COMPLETE THE FOLLOWING |
**A)** Return word for word the passage of the forum thread on bucking at the canter transition that opens with the words containing "## BlueSpark (Feb" and closes with "or hill work.".
**B)** Please write the next part of the forum thread on bucking at the canter transition, starting right after its final sentence.

# Bucking at the canter transition



## Freemare (Jun 2, 2012)

It sounds like to me he is doing it in protest. He just does not want to canter. After he does his whooo buck. Make him canter faster. If you stop him he is learning. "If I buck I dont have to canter" So you need to ride him through the buck. A lot of horses do this after they have learned they dont have to canter and then when they are asked to they throw a fit like a little kid not getting what he wants. Just try not to brake down into the the trot. If anything, turn his nose into the fence when he starts his buck.


----------



## BlueSpark (Feb 22, 2012)

> Usually after he bucks I calm him down, ask for a better working trot, and focus on something like trot poles or hill work.


I hate to say this, but this horse has you trained well:shock: he's used to just walk/trot, so you ask him to canter and he argues, so you give in and go back to trotting. He wins.

Work him on a loose rein. ask for lots of transitions. Then ask for a canter and when he tries to buck, give him a tap with your crop, and make him go faster. If its the sort of buck you think may escalate or you are worried about being unseated, do a one rein stop(effectively disengaging the hind quarters), then ask for the transition again, immediately, in a no nonsense sort of way. wont take him long before going smoothly forward is much more attractive than doing tight circles or getting spanked.


----------



## Incitatus32 (Jan 5, 2013)

Agreed, ride him through it. When it's an 'I don't want to' make him canter and ride through all the bucks (also there's nothing wrong with giving him a little tap of the riding crop). Sometimes you have to be blunt and stern if not somewhat mean with them to get a result. He'll figure out cantering is a lot less hassle then your wrath. ;-)


----------



## DuckDodgers (May 28, 2013)

BlueSpark said:


> I hate to say this, but this horse has you trained well:shock: he's used to just walk/trot, so you ask him to canter and he argues, so you give in and go back to trotting. He wins.

DATA PROVIDED |
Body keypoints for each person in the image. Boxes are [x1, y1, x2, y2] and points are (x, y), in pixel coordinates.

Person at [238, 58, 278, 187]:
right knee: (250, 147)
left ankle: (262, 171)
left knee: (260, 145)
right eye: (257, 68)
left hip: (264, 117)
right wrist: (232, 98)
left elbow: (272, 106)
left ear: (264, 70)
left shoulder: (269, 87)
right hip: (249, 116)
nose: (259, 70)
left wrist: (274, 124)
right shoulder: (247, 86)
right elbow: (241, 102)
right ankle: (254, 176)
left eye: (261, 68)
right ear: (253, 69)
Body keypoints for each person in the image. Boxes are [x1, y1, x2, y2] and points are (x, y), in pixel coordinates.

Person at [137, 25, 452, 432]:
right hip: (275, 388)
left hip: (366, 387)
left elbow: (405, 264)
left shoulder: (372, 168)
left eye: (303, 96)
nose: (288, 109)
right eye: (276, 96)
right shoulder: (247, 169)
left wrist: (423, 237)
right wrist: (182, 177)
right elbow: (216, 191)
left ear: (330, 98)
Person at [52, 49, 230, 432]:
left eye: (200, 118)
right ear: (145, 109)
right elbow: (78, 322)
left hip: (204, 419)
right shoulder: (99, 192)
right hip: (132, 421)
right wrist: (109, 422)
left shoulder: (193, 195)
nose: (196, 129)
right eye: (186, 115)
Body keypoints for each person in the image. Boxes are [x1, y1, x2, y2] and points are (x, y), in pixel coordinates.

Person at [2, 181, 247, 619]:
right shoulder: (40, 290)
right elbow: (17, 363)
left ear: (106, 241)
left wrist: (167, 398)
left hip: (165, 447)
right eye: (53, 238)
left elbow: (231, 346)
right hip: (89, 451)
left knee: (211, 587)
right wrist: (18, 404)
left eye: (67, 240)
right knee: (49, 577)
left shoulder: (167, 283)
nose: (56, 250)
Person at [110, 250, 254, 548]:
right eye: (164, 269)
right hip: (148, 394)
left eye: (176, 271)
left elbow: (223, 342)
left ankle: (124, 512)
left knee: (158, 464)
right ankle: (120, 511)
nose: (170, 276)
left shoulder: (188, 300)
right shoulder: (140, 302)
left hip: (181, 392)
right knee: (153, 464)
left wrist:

ANSWERS TO THE TASKS |
**A)**
## BlueSpark (Feb 22, 2012)

> Usually after he bucks I calm him down, ask for a better working trot, and focus on something like trot poles or hill work.

**B)**
> 
> Work him on a loose rein. ask for lots of transitions. Then ask for a canter and when he tries to buck, give him a tap with your crop, and make him go faster. If its the sort of buck you think may escalate or you are worried about being unseated, do a one rein stop(effectively disengaging the hind quarters), then ask for the transition again, immediately, in a no nonsense sort of way. wont take him long before going smoothly forward is much more attractive than doing tight circles or getting spanked.


This. My horse occasionally has those "I don't wanna do it" moments, and if he throws a buck he immediately gets spun around, popped, kicked, and told to GO. Like heck you're gonna buck! After these incidents he is an angel, and if I say go he asks how fast. Just don't let him break to trot after these events! What may seem like hard work to you he sees as getting away with his bad behavior. You asked for canter, he bucked, he didn't have to canter anymore.


----------



## Roux (Aug 23, 2013)

I like the advise you were given also and wanted to add what I did with my guy.

My guy had the same problem and this is what I did, disclaimer: I don't thing this will work with every horse but I think it worked for us. First, my gelding has a very serious personality he just doesn't know how to have fun (I am the same way I think that is why we get along well) if your horse has the same type of personality this might work. 

So I felt like he needed to "loosen up" and learn to have fun - instead of associating loping with just work. I thought if I could show him that loping could be fun he wouldn't buck at the transition. So I took him to a friends ranch where we had room to run and I ran him with a few other horses. I didn't give him any corrections, or even where we were going. We raced around with the other horses, jumping over cactus, arroyos what ever and he got to control our speed from an easy lope to full on run. I just gave him permission to have fun and as soon as he realized we were there for fun his whole attitude about it changed. I think who ever had him before rode him pretty hard. I try to keep a fun attitude with him when we ride and make it feel like - loping is fun lets go! My horse just needed a light to click on about it. Since then he goes into the transition without a hitch. 

Maybe this will offer a little inspiration.


----------



## hamlette (Jul 15, 2013)

Roux said:


> I like the advise you were given also and wanted to add what I did with my guy.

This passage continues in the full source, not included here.